Era novembro de 2014. Primeiro fim de semana. Plena campanha da Dilma. Fim de tarde na RPPN dele, a Linda Serra dos Topázios. Jaime e eu começamos a conversar sobre a falta que fazia termos acesso a um veículo independente e democrático de informação.

Resolvemos fundar o nosso. Um espaço não comercial, de resistência. Mais um trabalho de militância, voluntário, por suposto. Jaime propôs um jornal; eu, uma revista. O nome eu escolhi (ele queria Bacurau). Dividimos as tarefas. A capa ficou com ele, a linha editorial também.

Correr atrás da grana ficou por minha conta. A paleta de cores, depois de larga prosa, Jaime fechou questão – “nossas cores vão ser o vermelho e o amarelo, porque revista tem que ter cor de luta, cor vibrante” (eu queria verde-floresta). Na paz, acabei enfiando um branco.

Fizemos a primeira edição da Xapuri lá mesmo, na Reserva, em uma noite. Optamos por centrar na pauta socioambiental. Nossa primeira capa foi sobre os povos indígenas isolados do Acre: ‘Isolados, Bravos, Livres: Um Brasil Indígena por Conhecer”. Depois de tudo pronto, Jaime inventou de fazer uma outra boneca, “porque toda revista tem que ter número zero”.

Dessa vez finquei pé, ficamos com a capa indígena. Voltei pra Brasília com a boneca praticamente pronta e com a missão de dar um jeito de imprimir. Nos dias seguintes, o Jaime veio pra Formosa, pra convencer minha irmã Lúcia a revisar a revista, “de grátis”. Com a primeira revista impressa, a próxima tarefa foi montar o Conselho Editorial.

Jaime fez questão de visitar, explicar o projeto e convidar pessoalmente cada conselheiro e cada conselheira (até a doença agravar, nos seus últimos meses de vida, nunca abriu mão dessa tarefa). Daqui rumamos pra Goiânia, para convidar o arqueólogo Altair Sales Barbosa, nosso primeiro conselheiro. “O mais sabido de nóis,” segundo o Jaime.

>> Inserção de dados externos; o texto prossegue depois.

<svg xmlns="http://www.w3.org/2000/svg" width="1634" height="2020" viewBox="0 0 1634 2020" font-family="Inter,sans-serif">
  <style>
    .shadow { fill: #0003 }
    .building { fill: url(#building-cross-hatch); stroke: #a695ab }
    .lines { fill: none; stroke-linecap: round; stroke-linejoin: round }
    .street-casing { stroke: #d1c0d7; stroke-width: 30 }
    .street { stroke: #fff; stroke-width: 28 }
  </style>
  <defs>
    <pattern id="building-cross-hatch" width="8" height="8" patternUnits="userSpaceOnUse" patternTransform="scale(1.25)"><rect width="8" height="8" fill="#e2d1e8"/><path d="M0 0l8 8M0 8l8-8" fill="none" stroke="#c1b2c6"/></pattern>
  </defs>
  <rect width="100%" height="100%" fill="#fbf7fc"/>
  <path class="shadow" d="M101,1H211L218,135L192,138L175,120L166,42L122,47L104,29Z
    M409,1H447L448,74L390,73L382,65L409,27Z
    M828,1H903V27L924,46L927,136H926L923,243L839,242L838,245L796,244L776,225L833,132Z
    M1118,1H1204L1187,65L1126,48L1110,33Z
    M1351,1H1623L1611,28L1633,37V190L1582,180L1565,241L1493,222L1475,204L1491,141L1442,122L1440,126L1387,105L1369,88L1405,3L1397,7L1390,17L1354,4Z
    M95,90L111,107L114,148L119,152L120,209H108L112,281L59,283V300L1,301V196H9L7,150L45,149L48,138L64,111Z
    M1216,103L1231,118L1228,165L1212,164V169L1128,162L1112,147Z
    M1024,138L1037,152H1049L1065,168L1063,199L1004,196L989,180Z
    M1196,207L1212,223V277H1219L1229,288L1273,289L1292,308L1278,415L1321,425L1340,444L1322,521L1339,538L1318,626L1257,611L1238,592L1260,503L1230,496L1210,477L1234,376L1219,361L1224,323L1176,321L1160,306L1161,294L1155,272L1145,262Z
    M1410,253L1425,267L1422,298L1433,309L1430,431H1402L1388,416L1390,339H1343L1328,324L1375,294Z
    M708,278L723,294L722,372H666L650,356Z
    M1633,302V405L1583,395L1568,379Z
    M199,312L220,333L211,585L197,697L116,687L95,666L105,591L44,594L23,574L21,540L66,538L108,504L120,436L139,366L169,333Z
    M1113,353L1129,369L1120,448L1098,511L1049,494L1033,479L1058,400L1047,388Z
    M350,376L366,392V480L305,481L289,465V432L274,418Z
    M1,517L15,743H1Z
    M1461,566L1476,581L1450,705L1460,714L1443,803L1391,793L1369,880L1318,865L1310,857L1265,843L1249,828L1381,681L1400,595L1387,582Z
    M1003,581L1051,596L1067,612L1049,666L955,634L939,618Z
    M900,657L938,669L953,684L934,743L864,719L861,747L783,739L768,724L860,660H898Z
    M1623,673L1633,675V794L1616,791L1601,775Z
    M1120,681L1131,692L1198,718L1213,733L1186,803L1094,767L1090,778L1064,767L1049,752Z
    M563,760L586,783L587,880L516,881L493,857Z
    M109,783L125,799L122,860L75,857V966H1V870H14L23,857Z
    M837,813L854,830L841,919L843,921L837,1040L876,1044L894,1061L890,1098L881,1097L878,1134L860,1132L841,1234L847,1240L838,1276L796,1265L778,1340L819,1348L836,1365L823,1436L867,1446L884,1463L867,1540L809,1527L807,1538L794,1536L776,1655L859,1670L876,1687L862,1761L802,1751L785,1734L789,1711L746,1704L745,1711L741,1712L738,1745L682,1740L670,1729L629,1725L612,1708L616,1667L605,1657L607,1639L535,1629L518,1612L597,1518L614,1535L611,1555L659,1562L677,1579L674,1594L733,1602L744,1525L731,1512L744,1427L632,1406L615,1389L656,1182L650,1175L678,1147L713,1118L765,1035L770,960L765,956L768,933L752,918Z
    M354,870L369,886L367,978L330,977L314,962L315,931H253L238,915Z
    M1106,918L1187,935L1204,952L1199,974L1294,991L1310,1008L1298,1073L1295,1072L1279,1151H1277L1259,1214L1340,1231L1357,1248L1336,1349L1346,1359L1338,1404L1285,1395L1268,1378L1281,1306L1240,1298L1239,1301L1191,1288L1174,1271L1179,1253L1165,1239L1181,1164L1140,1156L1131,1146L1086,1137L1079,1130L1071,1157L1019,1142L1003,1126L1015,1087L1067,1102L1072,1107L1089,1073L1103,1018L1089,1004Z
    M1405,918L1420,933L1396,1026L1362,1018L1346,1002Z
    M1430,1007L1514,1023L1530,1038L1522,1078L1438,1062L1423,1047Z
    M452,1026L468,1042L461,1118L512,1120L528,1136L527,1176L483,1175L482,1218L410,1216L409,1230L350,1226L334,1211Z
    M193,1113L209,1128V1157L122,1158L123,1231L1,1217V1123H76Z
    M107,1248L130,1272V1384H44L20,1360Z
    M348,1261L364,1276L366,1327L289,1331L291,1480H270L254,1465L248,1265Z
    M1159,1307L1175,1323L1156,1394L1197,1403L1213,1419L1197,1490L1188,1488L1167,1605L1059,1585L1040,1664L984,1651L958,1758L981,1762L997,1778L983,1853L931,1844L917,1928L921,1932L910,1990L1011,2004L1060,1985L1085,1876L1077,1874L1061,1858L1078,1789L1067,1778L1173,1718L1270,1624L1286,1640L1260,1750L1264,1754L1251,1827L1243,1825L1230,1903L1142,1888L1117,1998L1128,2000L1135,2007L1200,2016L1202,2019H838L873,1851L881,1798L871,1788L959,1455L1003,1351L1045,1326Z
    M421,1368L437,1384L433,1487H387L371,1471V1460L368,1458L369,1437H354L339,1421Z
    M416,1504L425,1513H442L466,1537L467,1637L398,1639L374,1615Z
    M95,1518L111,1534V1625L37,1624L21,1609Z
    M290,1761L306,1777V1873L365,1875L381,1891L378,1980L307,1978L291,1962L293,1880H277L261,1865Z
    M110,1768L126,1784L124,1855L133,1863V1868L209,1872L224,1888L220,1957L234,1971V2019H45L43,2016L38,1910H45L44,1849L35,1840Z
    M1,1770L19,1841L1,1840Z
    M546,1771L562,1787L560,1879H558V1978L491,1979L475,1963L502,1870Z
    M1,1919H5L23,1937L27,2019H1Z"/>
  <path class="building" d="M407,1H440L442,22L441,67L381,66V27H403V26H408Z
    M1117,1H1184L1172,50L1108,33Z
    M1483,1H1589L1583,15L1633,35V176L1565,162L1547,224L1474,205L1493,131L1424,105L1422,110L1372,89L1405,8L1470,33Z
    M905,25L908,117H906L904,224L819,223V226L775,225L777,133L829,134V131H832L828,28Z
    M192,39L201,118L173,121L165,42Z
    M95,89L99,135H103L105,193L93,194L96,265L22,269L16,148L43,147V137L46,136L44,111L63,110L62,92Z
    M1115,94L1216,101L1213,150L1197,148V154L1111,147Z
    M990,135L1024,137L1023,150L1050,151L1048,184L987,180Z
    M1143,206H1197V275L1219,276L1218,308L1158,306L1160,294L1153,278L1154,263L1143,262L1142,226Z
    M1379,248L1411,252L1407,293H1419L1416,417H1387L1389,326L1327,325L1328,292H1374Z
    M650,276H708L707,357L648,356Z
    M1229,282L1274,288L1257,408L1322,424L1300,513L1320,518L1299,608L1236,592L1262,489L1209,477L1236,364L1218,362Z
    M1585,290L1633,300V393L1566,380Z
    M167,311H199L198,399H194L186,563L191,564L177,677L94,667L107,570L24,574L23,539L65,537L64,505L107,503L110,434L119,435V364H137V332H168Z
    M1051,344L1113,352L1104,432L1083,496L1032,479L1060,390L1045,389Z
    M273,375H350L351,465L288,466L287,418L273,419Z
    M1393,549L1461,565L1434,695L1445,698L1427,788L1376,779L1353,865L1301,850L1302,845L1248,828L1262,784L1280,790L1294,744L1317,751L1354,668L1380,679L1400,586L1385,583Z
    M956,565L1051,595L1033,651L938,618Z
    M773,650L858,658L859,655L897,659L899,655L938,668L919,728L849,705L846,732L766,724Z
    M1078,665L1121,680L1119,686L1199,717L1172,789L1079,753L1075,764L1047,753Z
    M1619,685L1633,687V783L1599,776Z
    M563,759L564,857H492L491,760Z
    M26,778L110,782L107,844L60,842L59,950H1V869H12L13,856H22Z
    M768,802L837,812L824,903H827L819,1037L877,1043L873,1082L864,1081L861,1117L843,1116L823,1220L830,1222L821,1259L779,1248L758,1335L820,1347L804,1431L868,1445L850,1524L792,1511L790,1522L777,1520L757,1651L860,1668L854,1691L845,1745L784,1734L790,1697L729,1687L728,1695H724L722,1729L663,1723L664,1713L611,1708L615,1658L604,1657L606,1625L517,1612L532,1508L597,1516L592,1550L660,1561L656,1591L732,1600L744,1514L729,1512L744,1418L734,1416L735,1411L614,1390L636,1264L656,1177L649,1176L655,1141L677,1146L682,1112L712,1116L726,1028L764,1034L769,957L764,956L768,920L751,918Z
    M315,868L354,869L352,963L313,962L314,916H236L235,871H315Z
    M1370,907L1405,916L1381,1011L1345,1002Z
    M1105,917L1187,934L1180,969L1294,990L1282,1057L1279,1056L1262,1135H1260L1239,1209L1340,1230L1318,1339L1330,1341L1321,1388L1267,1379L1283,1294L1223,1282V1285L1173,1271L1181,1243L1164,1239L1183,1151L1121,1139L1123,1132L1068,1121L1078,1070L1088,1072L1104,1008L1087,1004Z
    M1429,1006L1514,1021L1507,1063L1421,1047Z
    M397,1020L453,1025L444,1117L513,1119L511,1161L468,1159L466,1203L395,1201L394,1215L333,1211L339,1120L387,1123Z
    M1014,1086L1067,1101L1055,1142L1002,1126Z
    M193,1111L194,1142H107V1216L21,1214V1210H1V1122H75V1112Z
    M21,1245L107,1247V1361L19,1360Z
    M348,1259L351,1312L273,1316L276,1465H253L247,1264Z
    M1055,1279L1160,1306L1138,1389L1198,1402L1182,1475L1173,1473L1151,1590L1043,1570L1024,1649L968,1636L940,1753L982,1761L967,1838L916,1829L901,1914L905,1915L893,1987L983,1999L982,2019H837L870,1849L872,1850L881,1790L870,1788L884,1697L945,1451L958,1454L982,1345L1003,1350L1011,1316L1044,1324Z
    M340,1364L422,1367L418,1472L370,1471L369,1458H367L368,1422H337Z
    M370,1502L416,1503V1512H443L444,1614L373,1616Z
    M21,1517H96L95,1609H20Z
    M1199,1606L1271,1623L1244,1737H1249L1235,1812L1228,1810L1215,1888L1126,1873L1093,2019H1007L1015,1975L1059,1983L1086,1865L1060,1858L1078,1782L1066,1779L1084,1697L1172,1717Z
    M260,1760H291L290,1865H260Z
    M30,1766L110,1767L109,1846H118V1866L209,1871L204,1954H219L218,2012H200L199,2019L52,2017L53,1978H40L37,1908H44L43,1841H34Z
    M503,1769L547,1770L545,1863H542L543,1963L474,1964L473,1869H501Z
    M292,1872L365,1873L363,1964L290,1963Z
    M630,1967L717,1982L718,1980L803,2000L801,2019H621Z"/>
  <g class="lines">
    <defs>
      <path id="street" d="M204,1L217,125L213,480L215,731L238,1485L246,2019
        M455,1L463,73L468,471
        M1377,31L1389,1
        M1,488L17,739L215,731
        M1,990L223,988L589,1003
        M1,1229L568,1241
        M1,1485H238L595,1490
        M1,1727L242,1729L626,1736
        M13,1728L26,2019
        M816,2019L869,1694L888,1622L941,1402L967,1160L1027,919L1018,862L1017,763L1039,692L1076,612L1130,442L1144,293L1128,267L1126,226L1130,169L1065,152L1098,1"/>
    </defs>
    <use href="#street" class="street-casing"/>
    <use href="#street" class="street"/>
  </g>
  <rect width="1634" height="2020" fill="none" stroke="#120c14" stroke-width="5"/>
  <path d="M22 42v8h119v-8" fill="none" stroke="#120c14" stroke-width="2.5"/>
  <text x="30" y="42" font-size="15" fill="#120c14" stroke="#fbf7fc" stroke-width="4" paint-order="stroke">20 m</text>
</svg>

Trilhamos uma linda jornada. Em 80 meses, Jaime fez questão de decidir, mensalmente, o tema da capa e, quase sempre, escrever ele mesmo. Às vezes, ligava pra falar da ótima ideia que teve, às vezes sumia e, no dia certo, lá vinha o texto pronto, impecável.

Na sexta-feira, 9 de julho, quando preparávamos a Xapuri 81, pela primeira vez em sete anos, ele me pediu para cuidar de tudo. Foi uma conversa triste, ele estava agoniado com os rumos da doença e com a tragédia que o Brasil enfrentava. Não falamos em morte, mas eu sabia que era o fim.

Hoje, cá estamos nós, sem as capas do Jaime, sem as pautas do Jaime, sem o linguajar do Jaime, sem o jaimês da Xapuri, mas na labuta, firmes na resistência. Mês sim, mês sim de novo, como você sonhava, Jaiminho, carcamos porva e, enfim, chegamos à nossa edição número 100. E, depois da Xapuri 100, como era desejo seu, a gente segue esperneando.

Fica tranquilo, camarada, que por aqui tá tudo direitim.